Quienes creemos, como Burke, que la política es una de las más nobles vocaciones a las que puede dedicar su vida una persona decente, hemos de padecer una auténtica plaga de desprestigio de la política, a la que, naturalmente no son ajenos quienes a ella se dedican con tan escaso éxito de imagen. A día de hoy, según el barómetro del CIS, la tercera de las preocupaciones de los españoles es su escasa confianza en los políticos. No tengo a mano datos precisos, pero apostaría que esta es una de las peores calificaciones obtenidas en lo que llevamos de democracia. Los españoles creen tener buenas razones para desconfiar de nuestros políticos, seguramente porque los considera mentirosos, hipócritas, pusilánimes, demagogos, rutinarios, corruptos, abusones e improductivos, pero lo hace sin reparar hasta qué punto esos vicios son posibles porque nuestra sociedad las consiente y practica.
El caso es que la política, y, en general, la función pública, se ha desprovisto del halo de ejemplaridad que le es enteramente exigible. Sería normal que nuestros políticos fuesen mejores de lo que son si la justicia se administrase con cierta rapidez y equidad, si las cátedras universitarias se proveyesen con objetividad y transparencia, si los periodistas fuesen menos acomodaticios y partidistas, si los criterios para adjudicar las subvenciones estuviesen sometidos a control público, o si en los negocios imperase una ética que está clamorosamente ausente. Ya sabemos que no es así, pero por alguna parte habrá que empezar y la política nos brinda una oportunidad de hacerlo, aunque sea mínima, discriminando entre candidatos del mismo partido y dejando sin voto al que ha tenido una conducta reprobable, independientemente de lo que puedan decir en su momento, siempre tardío, los jueces.

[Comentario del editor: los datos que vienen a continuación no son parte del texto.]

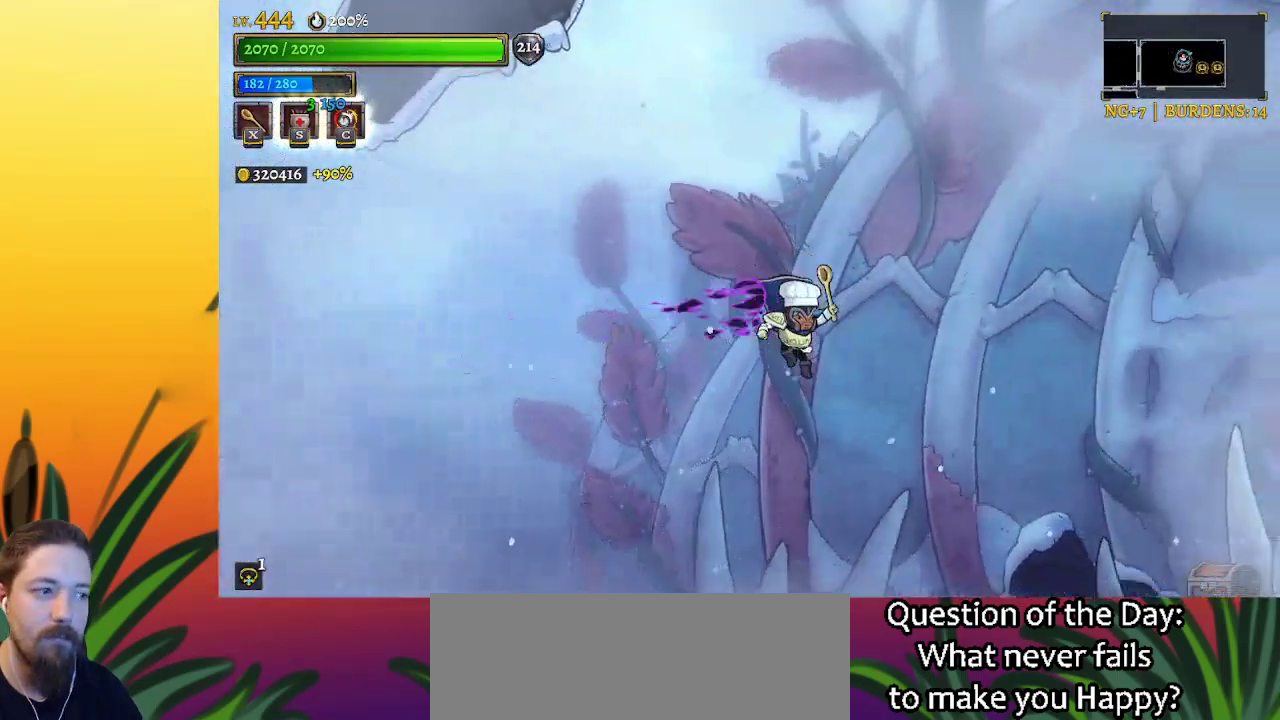
{"keys": ["right"], "events": [[317, "z", "down"], [500, "z", "up"]]}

La diferencia entre los políticos y el resto de oficios debería residir en que la dedicación política se acercase a algo parecido a una selección ideal de los candidatos, pero nadie sería capaz de defender que en ninguno de los partidos haya el menor asomo de objetividad y de fomento de la competencia a la hora de establecer los sistemas para llegar a las antesalas del cargo, a ese disparadero en el que los electores acaban dando su voto a unas siglas, aunque, en realidad, se lo den a alguien que puede ser un perfecto granuja.
Entre los políticos no hay, pues, ni asomo de una mínima voluntad de competencia pública para llegar a la meta, ni el menor interés en que los ciudadanos puedan valorar la condición personal de los que van a ser elegidos por la extraordinaria maquinaria del voto que se desencadena con las elecciones. No es de extrañar, por tanto, que aparezcan tantos casos de corrupción, ya que no existe el menor control para evitarlo, ni parece existir interés alguno en que se arbitre. Bien mirado, el sistema es tal que deberíamos admirarnos de que exista un porcentaje tan alto de personas razonablemente honorables. El colmo del caso es que, acogiéndose al principio de presunción de inocencia, se continúen presentando a las elecciones muchas personas, y no poco significativas, que aparecen imputadas en casos de corrupción. Es verdad que en algunos casos la práctica contraria podría perjudicar a un inocente, pero no lo es menos que los más inocentes debiera ser los primeros en apartarse de las listas para no perjudicar, aunque sea un mínimo, al propio bando, lo que sería una prueba de que están en política para servir a los ciudadanos y a unos ideales, no para servirse de ellos. Que los votantes actúen como si fuese irrelevante la moral del electo, indica lo pesimista que es su visión del mundo político.
Sería interesante que los partidos empezasen a comprobar que los electores discriminan entre la persona que es intachable, y el que anda metido en dibujos cuando menos equívocos. No habrá manera de reformar los partidos, uno de los mayores problemas de la democracia, si los electores no son capaces de hacer ver que no da lo mismo votar a Alberto que a Esperanza, por escoger dos nombres al azar.
Nuestra democracia se encuentra en un momento realmente malo, seguramente el peor de toda su historia; España ha padecido un gobierno pésimo y en ocasiones parece no haber ningún otro horizonte que el desastre económico, institucional y territorial. Hay que desechar el derrotismo, pero eso solo puede hacerse con un nivel máximo de exigencia, pidiendo a los electores que se olviden de mandatos ideológicos y que voten libremente por lo que consideren mejor, que empiecen a castigar las listas contaminadas o encabezadas por políticos a los que no comprarían un coche de segunda mano. Es imposible que España afronte su futuro, tan problemático, con la energía que se requiere si todo lo que se puede hacer es votar a unas listas manchadas por la corrupción. En plena treintena de la democracia, necesitamos plantear objetivos ambiciosos y no estaría nada mal que los electores empezasen por limpiar el patio.